Invité par Tobias Kratzer à rendre hommage à l'ancien directeur musical de la maison qu'il dirige, le metteur en scène suisse garde ses distances avec son sujet, mais la machine Marthaler a toujours quelque chose de fascinant.
Attention, Marthaler ! Il n'y a pas de mode d'emploi dans les spectacles théâtro-musicaux du metteur en scène, pas d'éléments narratifs, et même la musique n'y affleure que par moments. Christoph Marthaler, qui fut il y a très longtemps musicien d'orchestre, est certainement l'un des plus musicaux de tous les metteurs en scène d'opéra, un de ceux qui ne s'arrêtent pas au livret et à la surface de la musique. S'il est invité aujourd'hui par l'Opéra de Hambourg à créer un spectacle sur Mahler, c'est que son nouveau directeur Tobias Kratzer a eu à cœur de rendre hommage à l'histoire de la maison, notamment à travers ses anciens directeurs musicaux dont Mahler fait partie, de 1891 à 1897. Rien de surprenant, donc, à ce que Marthaler utilise ici les pièces composées pendant cette période par Mahler, à commencer par la Deuxième symphonie.

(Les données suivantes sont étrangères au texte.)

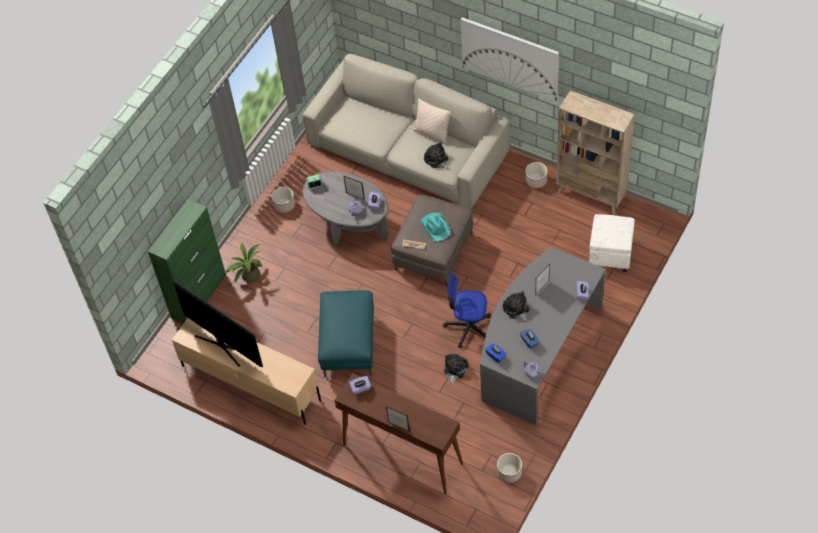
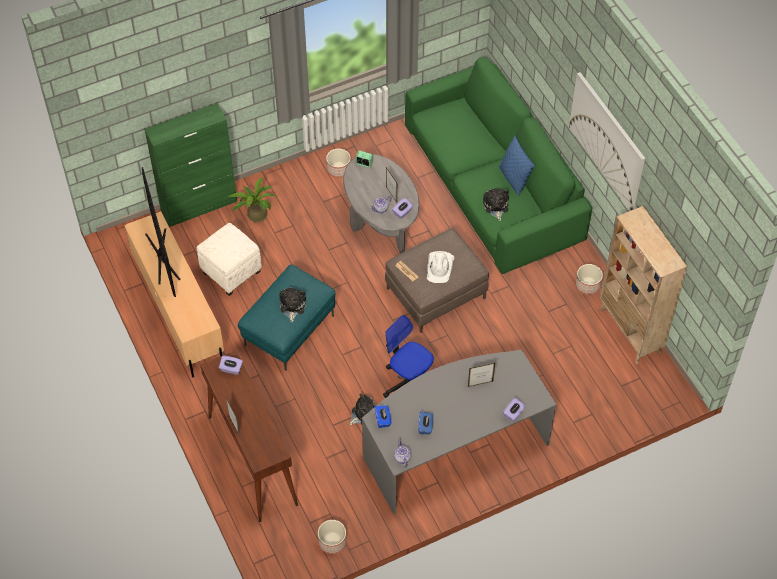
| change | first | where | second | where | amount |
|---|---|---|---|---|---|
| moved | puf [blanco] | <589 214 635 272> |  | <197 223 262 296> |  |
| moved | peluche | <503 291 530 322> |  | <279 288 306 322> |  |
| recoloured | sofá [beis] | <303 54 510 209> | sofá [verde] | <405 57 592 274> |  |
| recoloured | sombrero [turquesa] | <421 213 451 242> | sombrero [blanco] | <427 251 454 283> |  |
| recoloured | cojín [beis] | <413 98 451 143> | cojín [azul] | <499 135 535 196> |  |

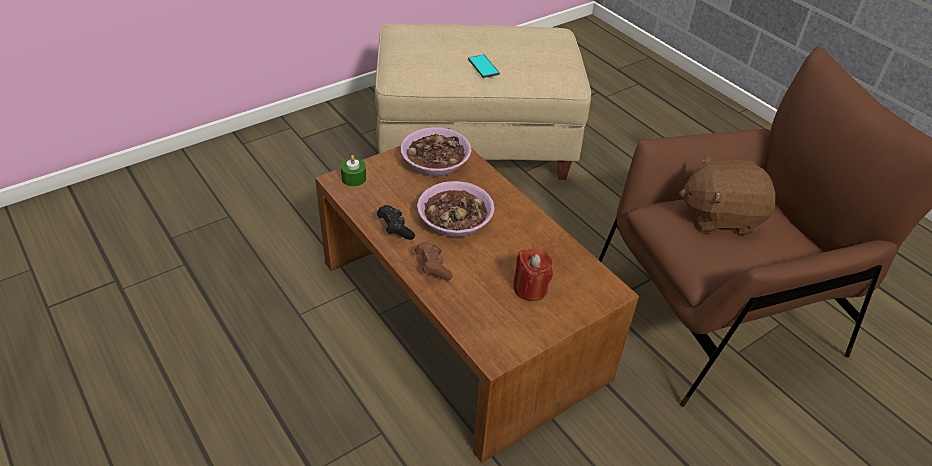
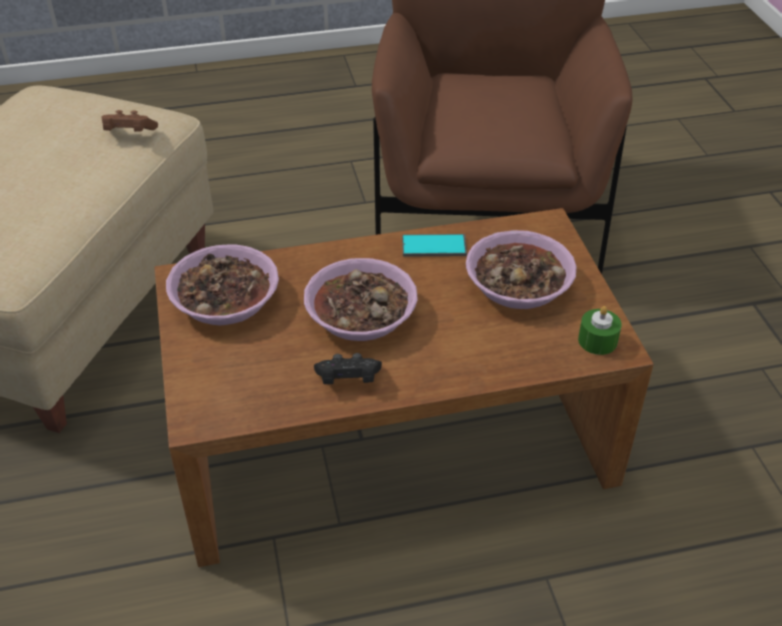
| change | first | where | second | where | amount |
|---|---|---|---|---|---|
| moved | mando de consola [marrón] | <415 242 453 281> |  | <101 110 158 132> |  |
| moved | móvil | <468 55 500 78> |  | <402 234 467 257> |  |
| replaced | vela [rojo] | <513 247 553 301> | cuenco | <466 230 577 309> |  |
| moved | vela [verde] | <341 155 366 187> |  | <578 306 622 355> |  |
| removed | peluche [marrón] | <679 154 775 235> |  |  |  |

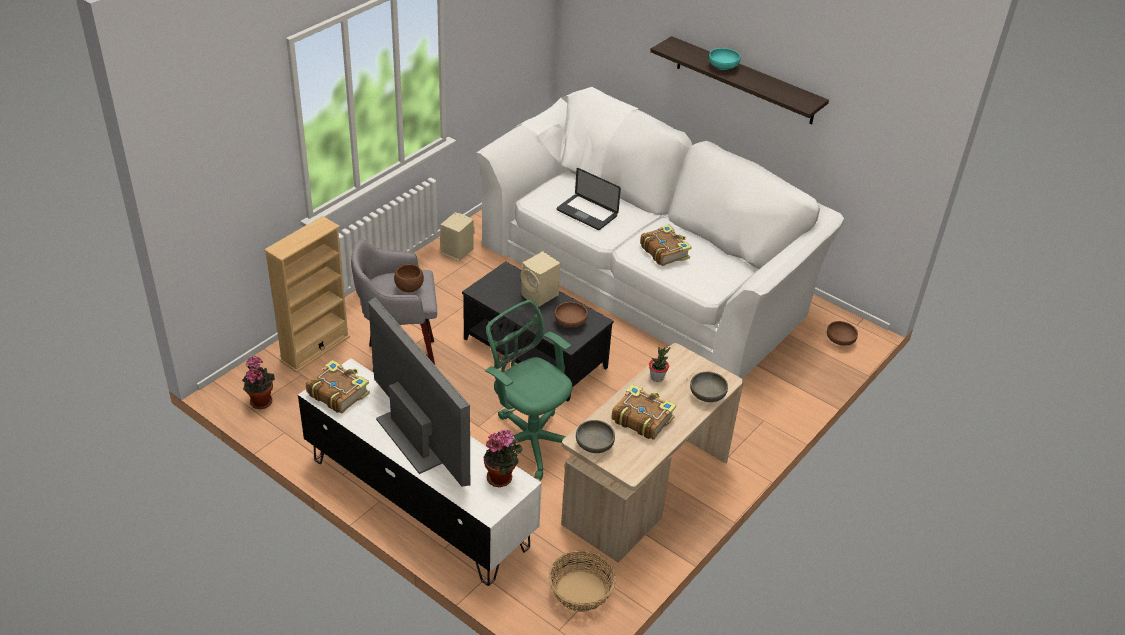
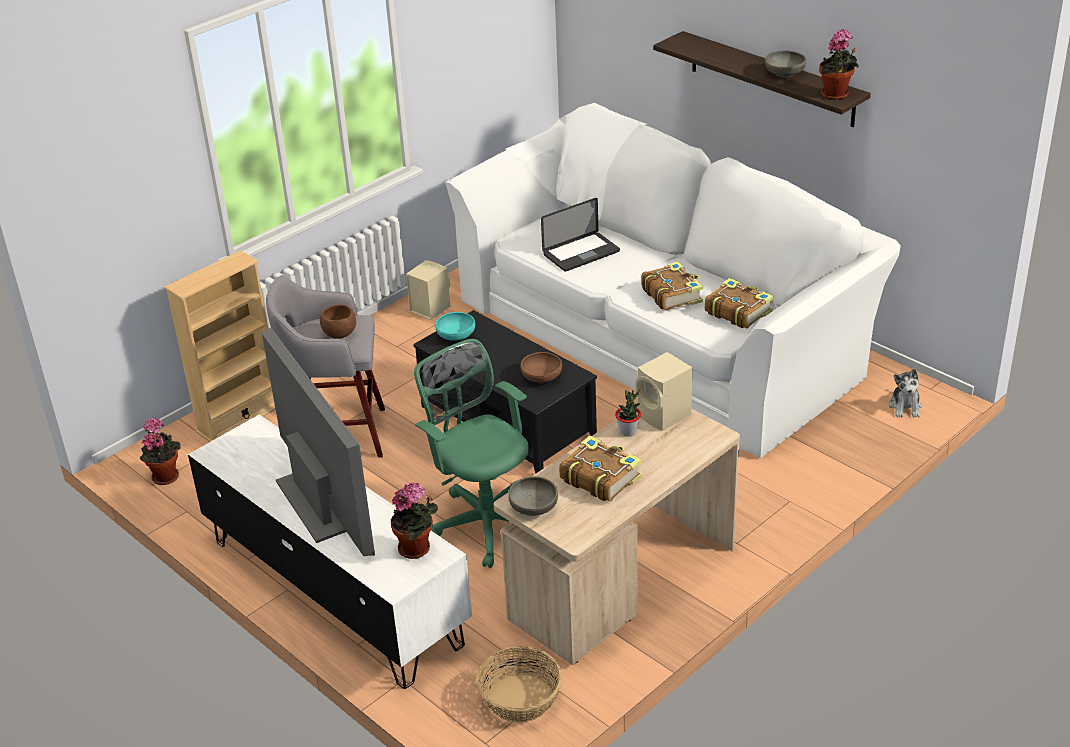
| change | first | where | second | where | amount |
|---|---|---|---|---|---|
| moved | cuenco [turquesa] | <709 48 741 70> |  | <435 312 475 341> |  |
| turned | portátil | <557 168 621 230> |  | <541 198 620 272> | 75 degrees counterclockwise |
| moved | altavoz [beis] | <521 251 560 307> |  | <636 352 692 431> |  |
| moved | libro | <306 360 370 413> |  | <705 278 774 329> |  |
| moved | cuenco [gris] | <690 372 728 402> |  | <765 50 806 78> |  |
| added |  |  | planta en maceta | <819 29 859 100> |  |
| replaced | cuenco [marrón] | <827 321 858 346> | peluche | <889 369 922 418> |  |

Le spectacle est sous-titré « Une soirée à volume modéré », malicieuse allusion aux éruptions sonores peu compatibles avec le bon voisinage que Mahler sait déclencher par moments, sur lesquels bien des chefs peu inspirés se fondent pour faire le plus d'effet avec le moins de réflexion : ici, on n'entendra que quelques instrumentistes de l'orchestre hors scène ou sur scène, un chœur de jeunes filles, et par moments le chant des acteurs. Il y a déjà plus de vingt ans, Marthaler faisait chanter à sa troupe, dans Platzmangel, l'intégralité du finale de la Quatrième symphonie, orchestre compris. Ce type de virtuosité n'est cette fois pas à l'ordre du jour : les fragments qui apparaissent sont beaucoup plus ténus, perdus au milieu du silence. Les lambeaux de phrases dits par les acteurs, les petits éléments de dialogue entre eux sont des marques de fabrique des spectacles récents de Marthaler, jusqu'à un certain maniérisme ; ici, ils sont en situation, comme des échos de ces fragments de réalités concrètes que Mahler intègre dans la grande structure de ses symphonies. Sans s'interdire pour autant l'ironie : à la fin du spectacle, les jeunes choristes chahutent au son du Auferstehen! de la Deuxième symphonie qu'elles avaient chanté un peu plus tôt avec le plus grand sérieux, et sans doute ne sont-elles pas les seules que ce pathos de résurrection a pu faire sourire intérieurement au concert.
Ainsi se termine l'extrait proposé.